How We Finally Won the Battle Against Eczema

November 2013 - the tops of his feet became our hot spots that never really cleared.

November 2013 – the tops of his feet became our hot spots that never really cleared. You can see the skin was raw and oozing here.

Many of you already know the numerous things we as parents will try to find, eliminate or treat our kid’s eczema triggers. I am part of a wonderful community of parents who offered advice on how to heal the skin naturally including essential oils, coconut oil, goat soap, elimination diets, detergents, probiotics, changing bath soaps, and all the best lotions. I appreciated every suggestion and sample thrown our way.

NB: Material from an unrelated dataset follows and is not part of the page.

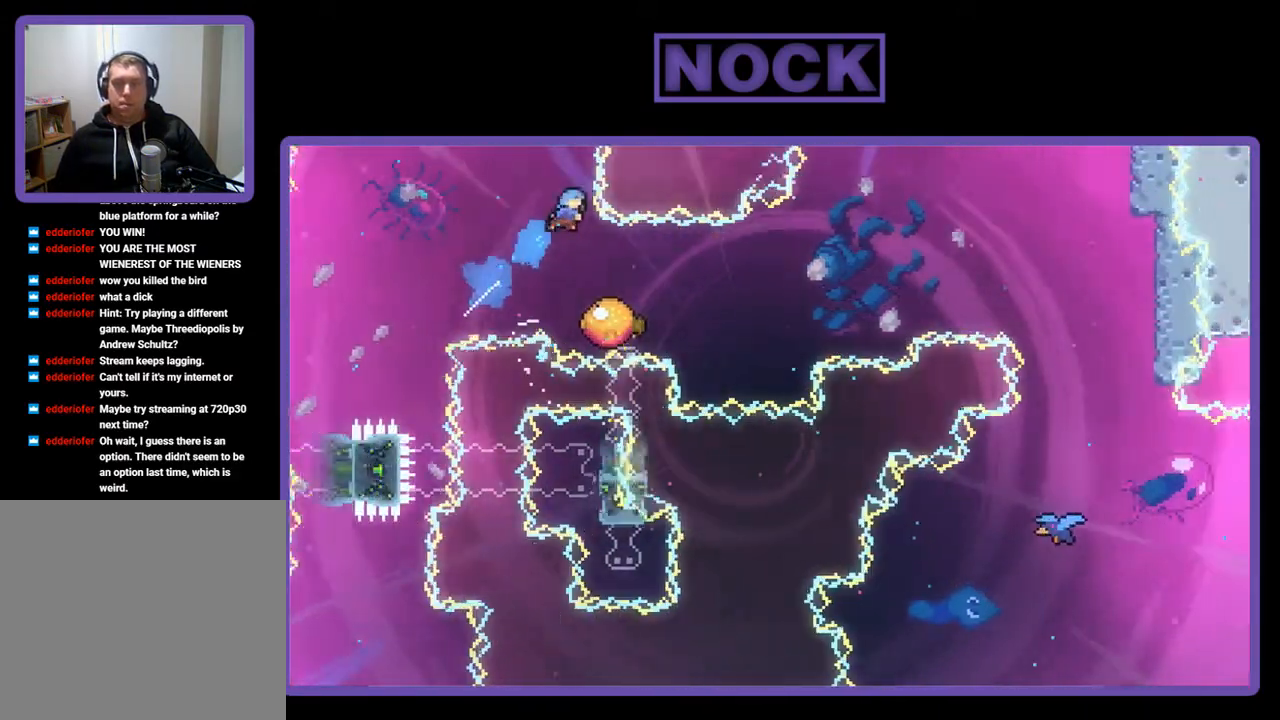
{"buttons": ["R2"], "left_stick": "center", "events": [[350, "DPAD_RIGHT", "up"]]}
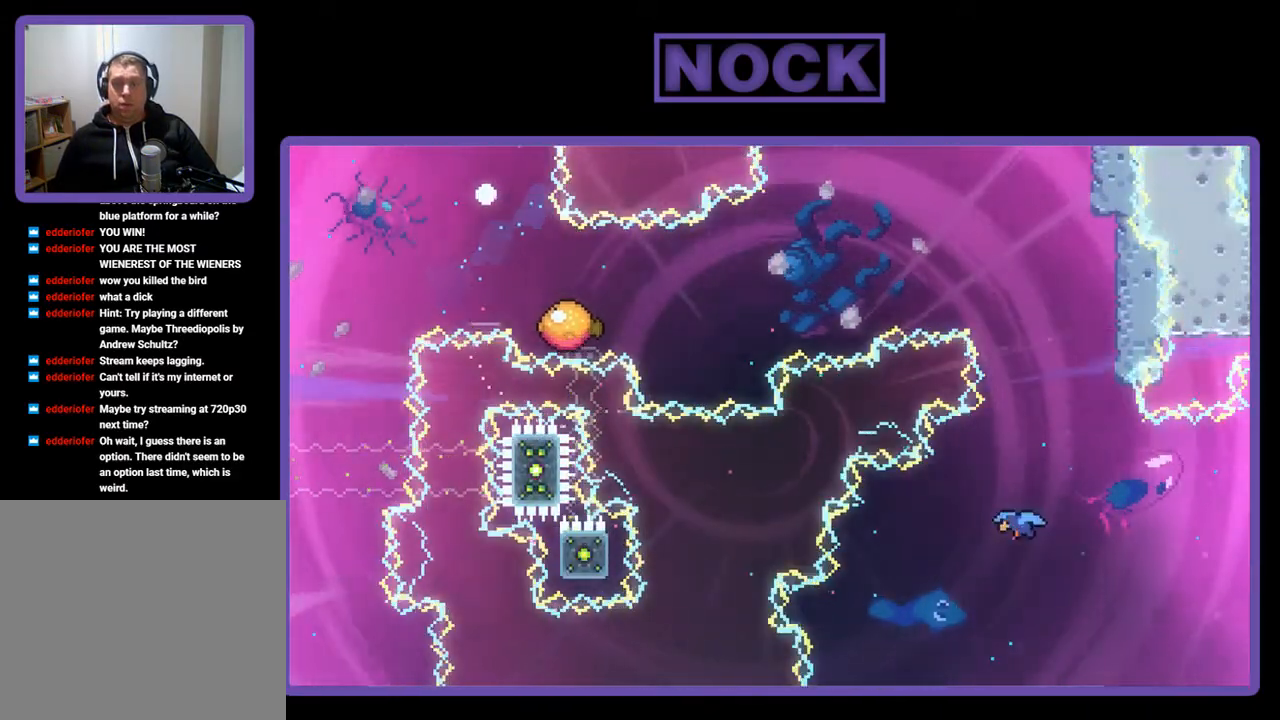
{"buttons": [], "left_stick": "center", "events": [[50, "R2", "up"]]}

I hated the thought of using steroids on my infant and agreed that masking the symptoms of eczema was not the best way to solve our problems. We needed to find the problem causing the eczema. Callen was diagnosed with eczema at his 2 month appointment prior to receiving any vaccinations. I know some people question that. He was also exclusively breastfed. He had some red splotches on his belly and back that had been there a couple of weeks so I think it started around 6 weeks. Callen turned 1 in July 2013 and two months later we had our first blood tests with these results. Results: Moderate IGE for Eggs (.75) & Peanuts (3.28) and Low for Sesame Seed (.45)

November 2013

November 2013

During this flare, spots spread further up his legs and on his face. His diaper area was the worst. He had never had diaper rash before so I was struggling to figure out if we were dealing with typical diaper rash or if the eczema was taking over.

November 2013

November 2013

This happened while I was sitting in the bank drive-thru. We went to urgent care from there.

This happened while I was sitting in the bank drive-thru. We went to urgent care from there.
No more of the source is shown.